令和2年度メディア芸術クリエイター育成支援事業「国内クリエイター創作支援プログラム」に採択された国内9組のクリエイターが、本事業で得たものについてコメントした映像を公開しました。
令和2年度の成果発表イベント「ENCOUNTERS」では、2021年3月5日(金)〜14日(日)の期間、東急プラザ銀座にて各プロジェクトの紹介展示をおこなっています。
〈プロジェクト紹介展示〉
会期:2021.3.5 FRI – 14 SUN(11:00 – 19:00)
会場:東急プラザ銀座 3F・4Fみゆき通り側エスカレーター横、10F・11Fパブリックスペース
主催:文化庁
協力:東急プラザ銀座
企画・運営:メディア芸術クリエイター育成支援事業事務局[CG-ARTS内]
入場無料
INDUSTRIAL JP
タナカ カツキ:
「工場からいい音出てる!」という切り口が気持ちいいですよね。工場=騒音という通念を覆す、それこそ痛快な音でぶっ壊してくれた企画です。私も家の前を通る大型トラックに、今の音いいなあと思う瞬間があって、それをもう一度理想的な音環境で聞けたら楽しいだろうなと思います。いつも身の周りの音を素材として捉えてる音楽家にとっては当たり前のことかもしれませんが、アーカイブとして残す、それらをシェアするという試みには価値があると思います。音を収穫する(レコーディング)する技術も進んでいると思います。今の時代を音で鮮明に言い表すこともできますね。さらにその音情報は工員さんにとって特別な意味を持つものとなるでしょうから、ぜひ継続していただき、ライブラリーを豊かなものにしていってほしいと思います。
土佐 尚子:
私は、INDUSTRIAL JPの曲を聴いた瞬間にファンになりました。立場上、今まで言いませんでしたが、自分の作品で、ぜひINDUSTRIAL JPの曲を使いたいと思ったほどです。ですから、あまり制限することなく、彼らが伸び伸びと仕事ができるような助言をしました。建設的な助言ができたのかどうかは、その結果を見れば、わかると思います。

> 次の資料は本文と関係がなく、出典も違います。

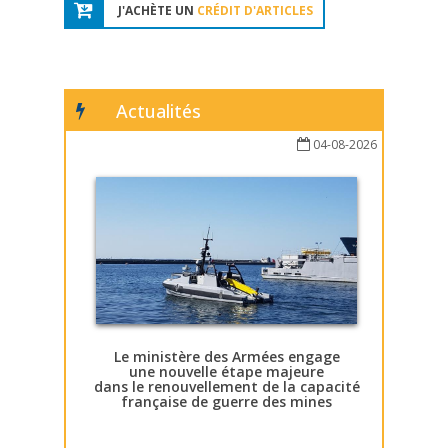
J'ACHÈTE UN
CRÉDIT D'ARTICLES
Actualités
04-08-2026
Le ministère des Armées engage
une nouvelle étape majeure
dans le renouvellement de la capacité
française de guerre des mines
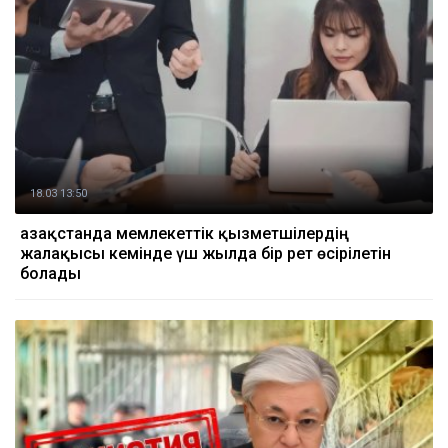
18.03 13:50
Қазақстанда мемлекеттік қызметшілердің
жалақысы кемінде үш жылда бір рет өсірілетін
болады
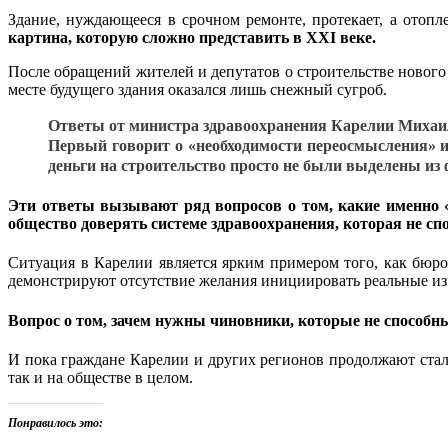
Здание, нуждающееся в срочном ремонте, протекает, а отопл
картина, которую сложно представить в XXI веке.
После обращений жителей и депутатов о строительстве нового
месте будущего здания оказался лишь снежный сугроб.
Ответы от министра здравоохранения Карелии Михаи
Первый говорит о «необходимости переосмысления» и 
деньги на строительство просто не были выделены из
Эти ответы вызывают ряд вопросов о том, какие именно 
общество доверять системе здравоохранения, которая не с
Ситуация в Карелии является ярким примером того, как бюро
демонстрируют отсутствие желания инициировать реальные из
Вопрос о том, зачем нужны чиновники, которые не способн
И пока граждане Карелии и других регионов продолжают стал
так и на обществе в целом.
Понравилось это:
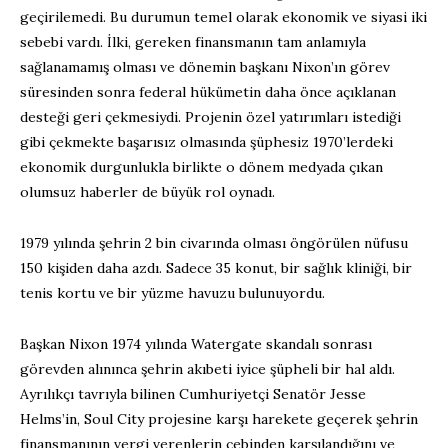
geçirilemedi. Bu durumun temel olarak ekonomik ve siyasi iki
sebebi vardı. İlki, gereken finansmanın tam anlamıyla
sağlanamamış olması ve dönemin başkanı Nixon’ın görev
süresinden sonra federal hükümetin daha önce açıklanan
desteği geri çekmesiydi. Projenin özel yatırımları istediği
gibi çekmekte başarısız olmasında şüphesiz 1970’lerdeki
ekonomik durgunlukla birlikte o dönem medyada çıkan
olumsuz haberler de büyük rol oynadı.
1979 yılında şehrin 2 bin civarında olması öngörülen nüfusu
150 kişiden daha azdı. Sadece 35 konut, bir sağlık kliniği, bir
tenis kortu ve bir yüzme havuzu bulunuyordu.
Başkan Nixon 1974 yılında Watergate skandalı sonrası
görevden alınınca şehrin akıbeti iyice şüpheli bir hal aldı.
Ayrılıkçı tavrıyla bilinen Cumhuriyetçi Senatör Jesse
Helms’in, Soul City projesine karşı harekete geçerek şehrin
finansmanının vergi verenlerin cebinden karşılandığını ve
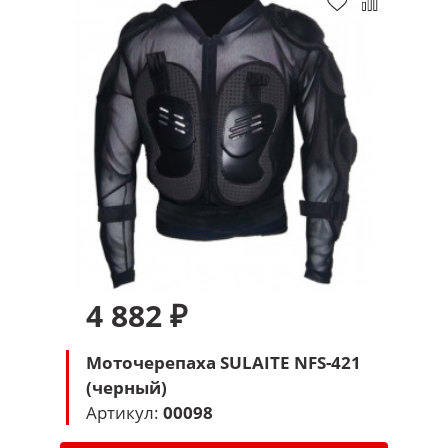
4 882 ₽
Моточерепаха SULAITE NFS-421
(черный)
Артикул:
00098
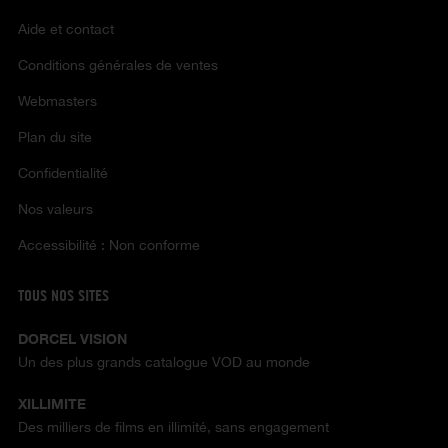
Aide et contact
Conditions générales de ventes
Webmasters
Plan du site
Confidentialité
Nos valeurs
Accessibilité : Non conforme
TOUS NOS SITES
DORCEL VISION
Un des plus grands catalogue VOD au monde
XILLIMITE
Des milliers de films en illimité, sans engagement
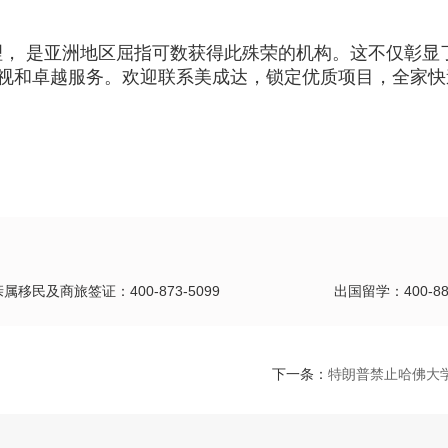
代理， 是亚洲地区屈指可数获得此殊荣的机构。这不仅彰显
视和卓越服务。欢迎联系美成达，锁定优质项目，全家快
亲属移民及商旅签证：400-873-5099
出国留学：400-889
下一条：
特朗普禁止哈佛大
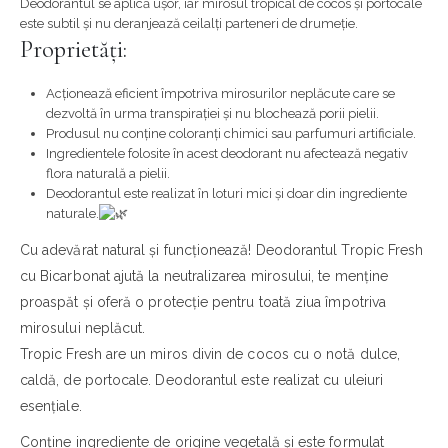
Deodorantul se aplică ușor, iar mirosul tropical de cocos și portocale
este subtil și nu deranjează ceilalți parteneri de drumeție.
Proprietăți:
Acționează eficient împotriva mirosurilor neplăcute care se
dezvoltă în urma transpirației și nu blochează porii pielii.
Produsul nu conține coloranți chimici sau parfumuri artificiale.
Ingredientele folosite în acest deodorant nu afectează negativ
flora naturală a pielii.
Deodorantul este realizat în loturi mici și doar din ingrediente
naturale.
Cu adevărat natural și funcționează! Deodorantul Tropic Fresh
cu Bicarbonat ajută la neutralizarea mirosului, te menține
proaspăt și oferă o protecție pentru toată ziua împotriva
mirosului neplăcut.
Tropic Fresh are un miros divin de cocos cu o notă dulce,
caldă, de portocale. Deodorantul este realizat cu uleiuri
esențiale.
Conține ingrediente de origine vegetală și este formulat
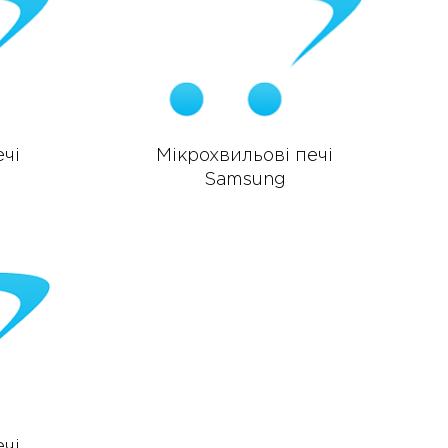
ечі
Мікрохвильові печі
Samsung
ечі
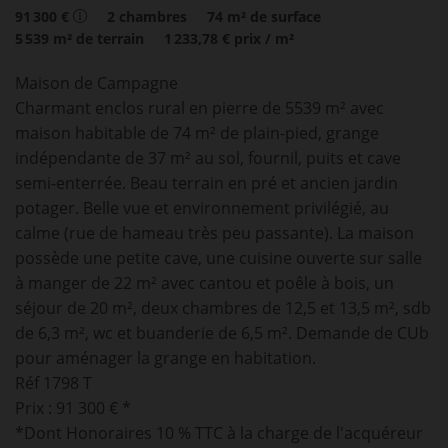
91 300 €
2
chambres
74
m² de surface
5 539
m² de terrain
1 233,78 €
prix / m²
Maison de Campagne
Charmant enclos rural en pierre de 5539 m² avec
maison habitable de 74 m² de plain-pied, grange
indépendante de 37 m² au sol, fournil, puits et cave
semi-enterrée. Beau terrain en pré et ancien jardin
potager. Belle vue et environnement privilégié, au
calme (rue de hameau très peu passante). La maison
possède une petite cave, une cuisine ouverte sur salle
à manger de 22 m² avec cantou et poêle à bois, un
séjour de 20 m², deux chambres de 12,5 et 13,5 m², sdb
de 6,3 m², wc et buanderie de 6,5 m². Demande de CUb
pour aménager la grange en habitation.
Réf 1798 T
Prix : 91 300 € *
*Dont Honoraires 10 % TTC à la charge de l'acquéreur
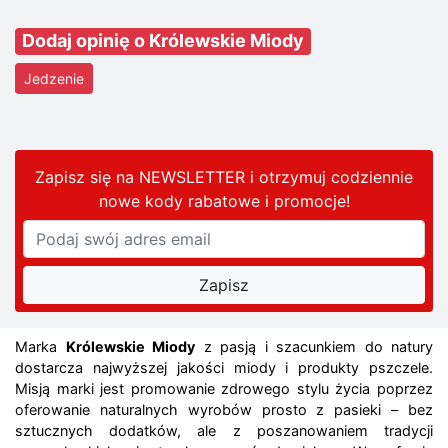
Dodaj opinię o Królewskie Miody
Jedzenie
Zapisz się na NEWSLETTER i otrzymuj codziennie
nowe kody rabatowe
i promocje
!
Marka
Królewskie Miody
z pasją i szacunkiem do natury
dostarcza najwyższej jakości miody i produkty pszczele.
Misją marki jest promowanie zdrowego stylu życia poprzez
oferowanie naturalnych wyrobów prosto z pasieki – bez
sztucznych dodatków, ale z poszanowaniem tradycji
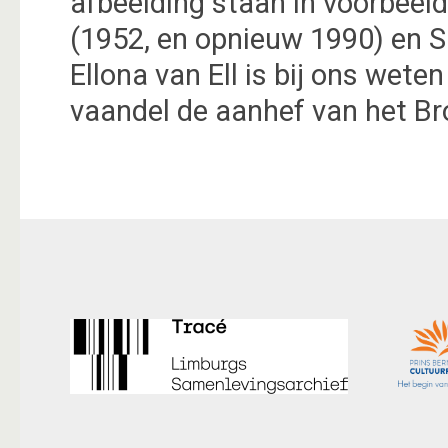
afbeelding staan in voorbeeld
(1952, en opnieuw 1990) en S
Ellona van Ell is bij ons wete
vaandel de aanhef van het Br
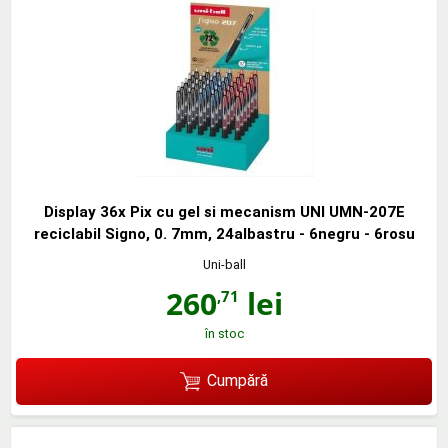
Display 36x Pix cu gel si mecanism UNI UMN-207E
reciclabil Signo, 0. 7mm, 24albastru - 6negru - 6rosu
Uni-ball
260
lei
,71
în stoc
Cumpără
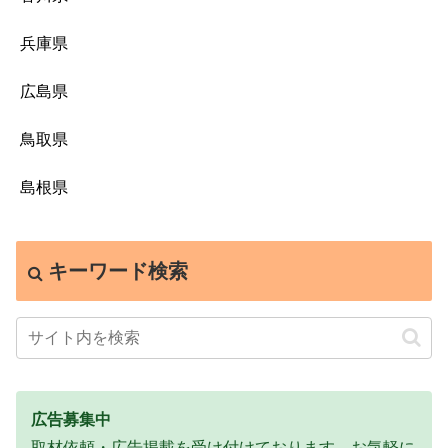
兵庫県
広島県
鳥取県
島根県
キーワード検索
広告募集中
取材依頼・広告掲載を受け付けております。お気軽に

日本の製造業といえば、Japan as Number 1と言われた80〜90年代が黄金期です。アーカイブとして残すことは、日本を励ますことにもなるのです。この時代を知らない現代の若者に音を通して、日本を再確認して、新たな音を作り、また新しい日本文化が生れてくることに期待しています。日本の町工場を元気にするINDUSTRIAL JPの皆さんの今後の活躍におおいに期待しています。
株式会社ねこにがし
磯部 洋子:
まるでイラストが動いているかのような二次元の世界と、対照的にリアリスティックなロトスコープ背景とが組み合わさって生まれた新しい世界観の魅力に引き込まれました。リアルな制作進行が難しい厳しいコロナ禍の状況下でも、SNSでの制作チーム募集からDiscordでのプロジェクト進行まで、次々に新しい方法論を柔軟に開拓することで、着実に作品づくりを進められてきた姿勢が心強く刺激をいただきました。この状況下であることを忘れさせてくれる作品に出会えるのを心から楽しみにしています。
和田 敏克:
川尻将由さんの傑作『ある日本の絵描き少年』を観てワクワクした。絵は描きたいから描くので、そもそも理由などないのだが、結局、絵は何を描いても、自分を描いているに等しい。好みはもちろん、品性やら人柄やらその人の歩みがすべて詰まっている。そしてアニメーションに至るや、何を動かしてもその動きは、動かした人そのものである。裸をさらすくらい、恥ずかしいほどにその人が表れる。絵とアニメーションのその特性を、演出として巧みに表現に組み込んで成功させた川尻さんは見事な人である。そして今回の『CHERRY AND VIRGIN』は長編として、そのワクワクを最大限に活かした画期的な映画なのだ。童貞の劇画調エロ漫画家と、処女のBLイラスト腐女子とのラブストーリー。といいながら、その実、現代に生きる我々の、恥ずかしいくらいピュアで純情な、品性を持った青春映画である。そしてさらに、この特別な面白さを持った手法で長編を実現させるため、資金のみならず、スタッフをも一般の「絵描き」たちから参加募集する試みを行いながら制作が進められている。進行体制の立ち上げはかなり大変だったようだが、しっかり進んできているとのこと。この新しい「参加型」の試みも注目すべきだし、まさにこの映画の成り立ちに相応しいと感じる。あとは完成と公開あるのみ!楽しみにしています。
Team Yuri Suzuki at Pentagram
《難読症の為の音楽:共感覚トイ Colour Chaser 量産プロジェクト》
磯部 洋子:
ユーザーに喜んでもらうこと、一人でも多くの方に大切に使ってもらうこと、価値を感じてもらえるものを生み出すことこそが目的となる量産の世界は、自己の表現を起点とするアートの世界とは、立脚点とベクトルが大きく異なります。ユーザーに価値があると感じてもらえるモノに昇華できなければ、世界に大量な不要品を増やし、地球に負荷をかけてしまうリスクがある。量産プロダクトの企画製造には、ギリギリまで突き詰めて受け手にとっての価値を磨き上げる意識や地球に対する責任感が必要となります。『Colour Chaser』が今後も磨き上げられ、多くのこどもたちにワクワクする遊びや発見創造する喜び、たくさんの笑顔をつくりだしてくれる愛される製品になることを願っています。
山本 加奈:
スズキユウリさんを知ったきっかけとなったアートプロジェクト『Colour Chaser』の企画を担当できることは、運命なのか偶然か、とても嬉しい出来事でした。しかも、アート作品をトイとして商品化し販売するという意義深いプロジェクトです。商品化をするということは、安全性、耐久性、市場の価格感を筐体に組み入れていく思考を必要とするだけでなく、筐体を制作するパートナー工場や販売網の決定、そしてプロモーションなど立体的に考えなくてはいけません。スズキさんにとってアーティストとして発揮してきた能力や才能を封じられ、全く別のスキルが求められるシチュエーションになったと思います。アート界におけるこうした試みは、欧米に比べて日本のクリエイターエコシステムに足りない領域ではないかと感じていました。このようなカタチで共有できるのは、多くのクリエイターの参考にもなるのではと期待しています。これからが本番となるプロジェクトですが成功をお祈りしています。